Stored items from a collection

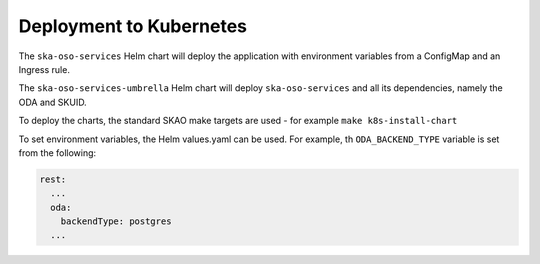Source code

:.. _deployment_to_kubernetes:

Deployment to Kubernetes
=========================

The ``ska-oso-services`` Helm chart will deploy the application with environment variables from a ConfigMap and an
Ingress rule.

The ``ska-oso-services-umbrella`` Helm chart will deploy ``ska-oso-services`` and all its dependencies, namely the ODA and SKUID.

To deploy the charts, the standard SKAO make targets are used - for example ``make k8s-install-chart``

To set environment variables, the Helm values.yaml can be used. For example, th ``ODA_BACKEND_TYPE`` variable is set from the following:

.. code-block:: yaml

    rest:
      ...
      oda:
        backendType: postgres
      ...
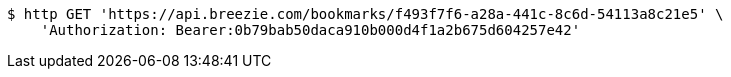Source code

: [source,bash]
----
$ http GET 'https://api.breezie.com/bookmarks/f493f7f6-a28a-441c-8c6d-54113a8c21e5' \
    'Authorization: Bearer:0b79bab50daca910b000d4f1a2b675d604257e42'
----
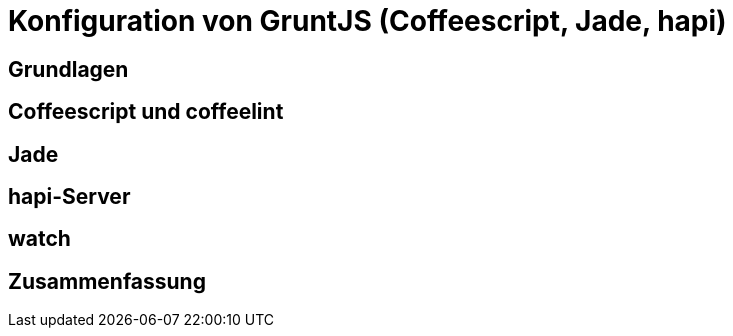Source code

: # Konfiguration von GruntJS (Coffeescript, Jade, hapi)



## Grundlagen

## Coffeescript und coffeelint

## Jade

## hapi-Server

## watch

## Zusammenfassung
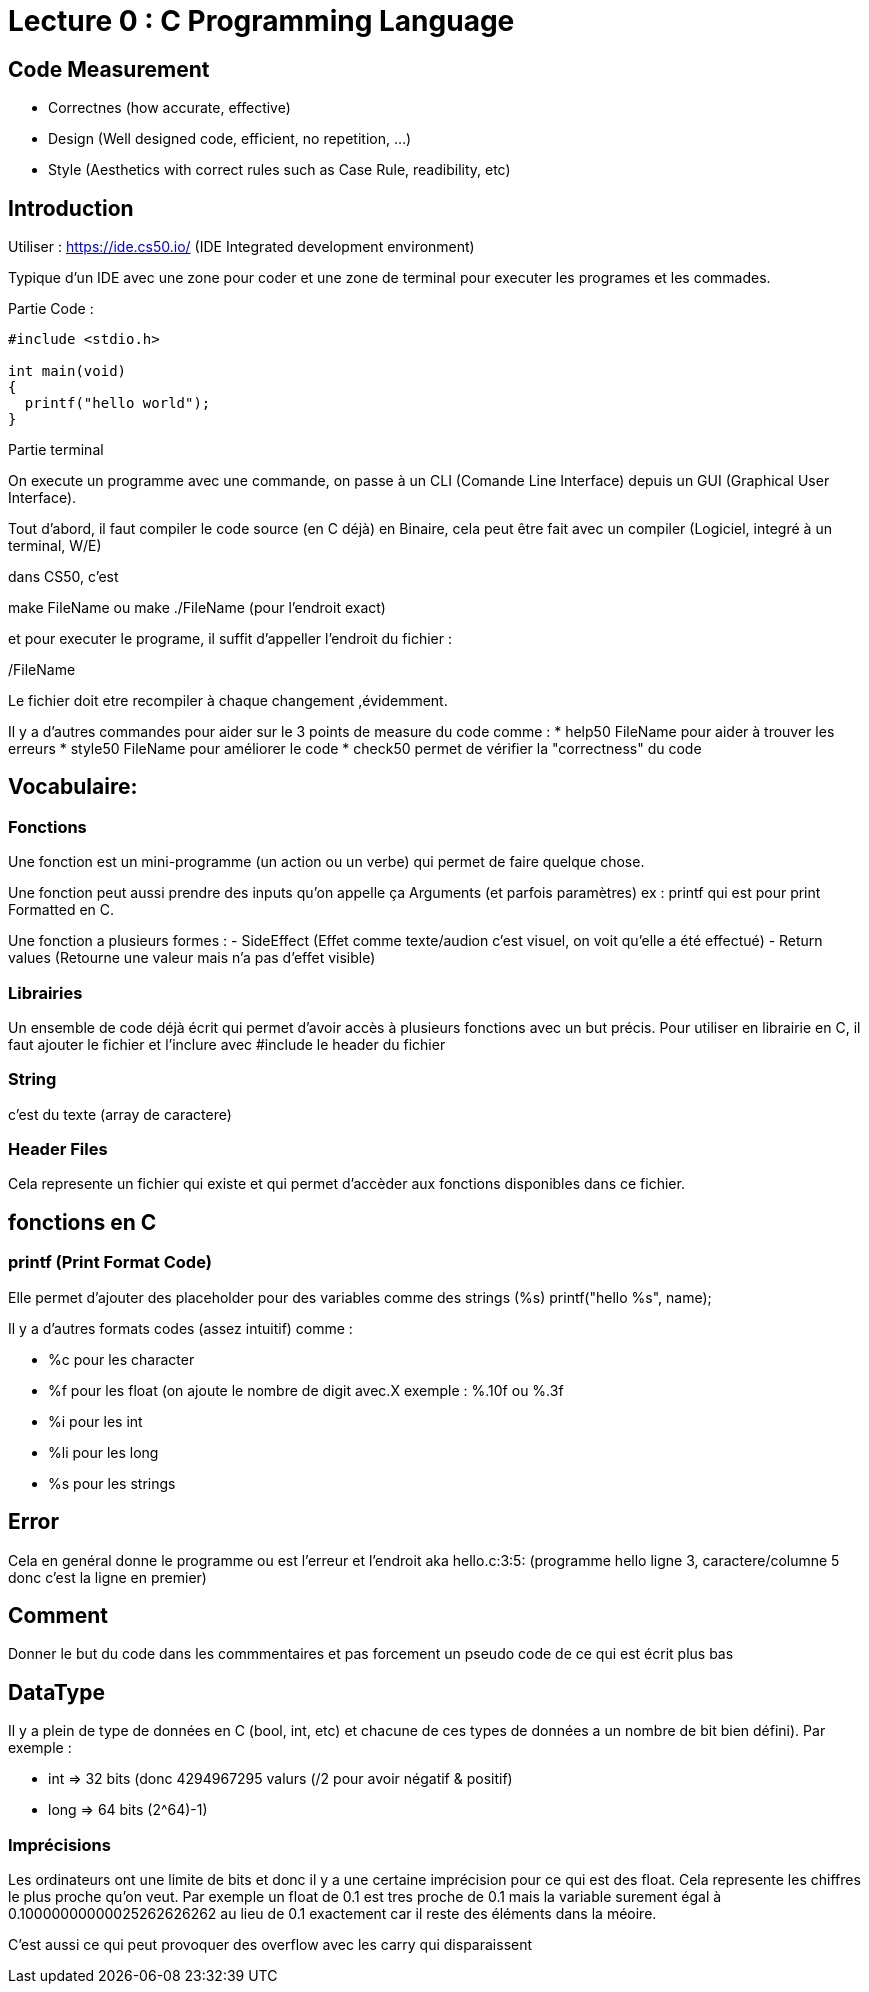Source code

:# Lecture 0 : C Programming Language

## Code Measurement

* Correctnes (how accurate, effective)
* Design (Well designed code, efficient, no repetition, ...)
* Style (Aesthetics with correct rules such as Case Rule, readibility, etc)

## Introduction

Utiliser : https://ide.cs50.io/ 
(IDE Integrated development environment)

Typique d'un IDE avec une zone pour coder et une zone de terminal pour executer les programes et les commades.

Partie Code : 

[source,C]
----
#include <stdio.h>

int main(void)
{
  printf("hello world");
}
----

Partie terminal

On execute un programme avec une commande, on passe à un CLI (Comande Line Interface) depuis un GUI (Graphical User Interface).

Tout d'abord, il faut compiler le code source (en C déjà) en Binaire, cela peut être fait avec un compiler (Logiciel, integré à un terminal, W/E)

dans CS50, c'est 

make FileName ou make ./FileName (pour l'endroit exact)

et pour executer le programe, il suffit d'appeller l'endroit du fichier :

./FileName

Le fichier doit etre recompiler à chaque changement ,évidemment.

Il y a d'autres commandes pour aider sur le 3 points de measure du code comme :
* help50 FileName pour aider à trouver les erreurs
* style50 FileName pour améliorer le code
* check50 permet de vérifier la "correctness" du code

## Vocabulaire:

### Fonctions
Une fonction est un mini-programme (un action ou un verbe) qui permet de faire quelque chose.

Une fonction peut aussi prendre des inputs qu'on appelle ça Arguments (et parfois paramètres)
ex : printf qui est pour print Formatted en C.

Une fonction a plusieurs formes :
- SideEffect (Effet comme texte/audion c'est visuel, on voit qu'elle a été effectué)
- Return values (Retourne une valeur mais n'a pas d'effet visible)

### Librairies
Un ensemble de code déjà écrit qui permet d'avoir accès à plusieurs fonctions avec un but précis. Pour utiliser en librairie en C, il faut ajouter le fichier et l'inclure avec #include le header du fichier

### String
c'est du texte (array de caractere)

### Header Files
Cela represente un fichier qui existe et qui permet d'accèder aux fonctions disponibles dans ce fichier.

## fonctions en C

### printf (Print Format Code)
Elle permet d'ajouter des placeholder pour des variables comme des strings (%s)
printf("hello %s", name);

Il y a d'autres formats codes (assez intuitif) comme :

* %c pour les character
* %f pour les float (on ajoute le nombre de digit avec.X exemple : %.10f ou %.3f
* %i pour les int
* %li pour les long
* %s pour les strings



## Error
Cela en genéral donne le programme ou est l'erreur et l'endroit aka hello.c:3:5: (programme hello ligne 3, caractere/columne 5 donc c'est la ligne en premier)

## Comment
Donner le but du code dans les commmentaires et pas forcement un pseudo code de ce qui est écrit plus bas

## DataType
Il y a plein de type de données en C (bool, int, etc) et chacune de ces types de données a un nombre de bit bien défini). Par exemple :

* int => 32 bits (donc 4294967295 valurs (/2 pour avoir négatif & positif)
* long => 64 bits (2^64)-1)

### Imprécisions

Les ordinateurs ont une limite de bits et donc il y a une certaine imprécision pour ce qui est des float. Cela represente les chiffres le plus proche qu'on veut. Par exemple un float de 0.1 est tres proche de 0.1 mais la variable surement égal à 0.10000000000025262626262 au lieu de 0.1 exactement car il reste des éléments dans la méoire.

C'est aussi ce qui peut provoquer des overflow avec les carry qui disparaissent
* * *
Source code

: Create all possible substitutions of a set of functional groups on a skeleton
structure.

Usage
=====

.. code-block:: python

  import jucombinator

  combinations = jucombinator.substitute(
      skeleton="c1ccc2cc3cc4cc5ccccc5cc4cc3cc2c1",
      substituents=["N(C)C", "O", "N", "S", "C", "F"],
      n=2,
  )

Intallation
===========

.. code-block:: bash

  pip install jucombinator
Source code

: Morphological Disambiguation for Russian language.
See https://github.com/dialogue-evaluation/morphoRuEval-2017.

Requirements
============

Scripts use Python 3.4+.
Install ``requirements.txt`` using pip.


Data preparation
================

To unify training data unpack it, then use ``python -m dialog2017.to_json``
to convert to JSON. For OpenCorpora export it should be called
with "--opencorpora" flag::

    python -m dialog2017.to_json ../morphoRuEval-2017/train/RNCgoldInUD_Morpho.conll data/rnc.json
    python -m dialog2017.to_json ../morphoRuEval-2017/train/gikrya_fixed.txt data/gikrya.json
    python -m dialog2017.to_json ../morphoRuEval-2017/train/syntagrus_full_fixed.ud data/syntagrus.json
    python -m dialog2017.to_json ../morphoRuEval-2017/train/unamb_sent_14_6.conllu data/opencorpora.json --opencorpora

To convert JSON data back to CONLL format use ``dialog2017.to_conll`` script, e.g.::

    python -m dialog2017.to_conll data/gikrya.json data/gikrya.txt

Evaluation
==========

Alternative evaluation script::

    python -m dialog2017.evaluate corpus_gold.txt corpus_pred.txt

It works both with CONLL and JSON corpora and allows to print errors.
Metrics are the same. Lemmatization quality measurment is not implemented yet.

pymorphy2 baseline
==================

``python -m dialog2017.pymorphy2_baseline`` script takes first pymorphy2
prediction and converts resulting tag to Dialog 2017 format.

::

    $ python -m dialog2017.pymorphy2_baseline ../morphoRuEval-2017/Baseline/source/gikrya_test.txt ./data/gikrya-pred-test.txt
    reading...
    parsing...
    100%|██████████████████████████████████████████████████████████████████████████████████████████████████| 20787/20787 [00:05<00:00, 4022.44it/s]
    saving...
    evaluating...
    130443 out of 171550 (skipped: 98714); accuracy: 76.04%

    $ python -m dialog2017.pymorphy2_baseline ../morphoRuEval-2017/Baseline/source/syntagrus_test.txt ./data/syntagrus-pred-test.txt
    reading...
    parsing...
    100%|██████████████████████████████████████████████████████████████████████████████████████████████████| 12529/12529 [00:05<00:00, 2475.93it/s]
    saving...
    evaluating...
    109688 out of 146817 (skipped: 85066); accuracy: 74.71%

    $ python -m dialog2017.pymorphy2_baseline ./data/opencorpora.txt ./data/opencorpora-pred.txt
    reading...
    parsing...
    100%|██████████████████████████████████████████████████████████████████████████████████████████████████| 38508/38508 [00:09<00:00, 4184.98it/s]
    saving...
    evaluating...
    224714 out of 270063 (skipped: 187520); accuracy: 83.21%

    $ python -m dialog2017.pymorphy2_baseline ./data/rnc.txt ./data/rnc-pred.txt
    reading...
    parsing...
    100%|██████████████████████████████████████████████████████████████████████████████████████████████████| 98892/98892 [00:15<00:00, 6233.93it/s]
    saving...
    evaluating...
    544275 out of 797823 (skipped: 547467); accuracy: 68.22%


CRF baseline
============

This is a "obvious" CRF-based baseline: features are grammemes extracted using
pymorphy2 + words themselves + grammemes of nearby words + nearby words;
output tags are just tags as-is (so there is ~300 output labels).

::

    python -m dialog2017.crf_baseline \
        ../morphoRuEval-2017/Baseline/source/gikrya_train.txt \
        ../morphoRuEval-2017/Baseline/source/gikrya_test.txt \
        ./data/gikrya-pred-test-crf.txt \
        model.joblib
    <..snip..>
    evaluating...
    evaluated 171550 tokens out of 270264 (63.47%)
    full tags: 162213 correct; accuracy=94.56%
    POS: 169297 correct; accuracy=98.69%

### Directions for this task
Where does the string "chart" appear in the records? Copy every line that holds it.

### Result for this exercise
The ``ska-oso-services`` Helm chart will deploy the application with environment variables from a ConfigMap and an
The ``ska-oso-services-umbrella`` Helm chart will deploy ``ska-oso-services`` and all its dependencies, namely the ODA and SKUID.
To deploy the charts, the standard SKAO make targets are used - for example ``make k8s-install-chart``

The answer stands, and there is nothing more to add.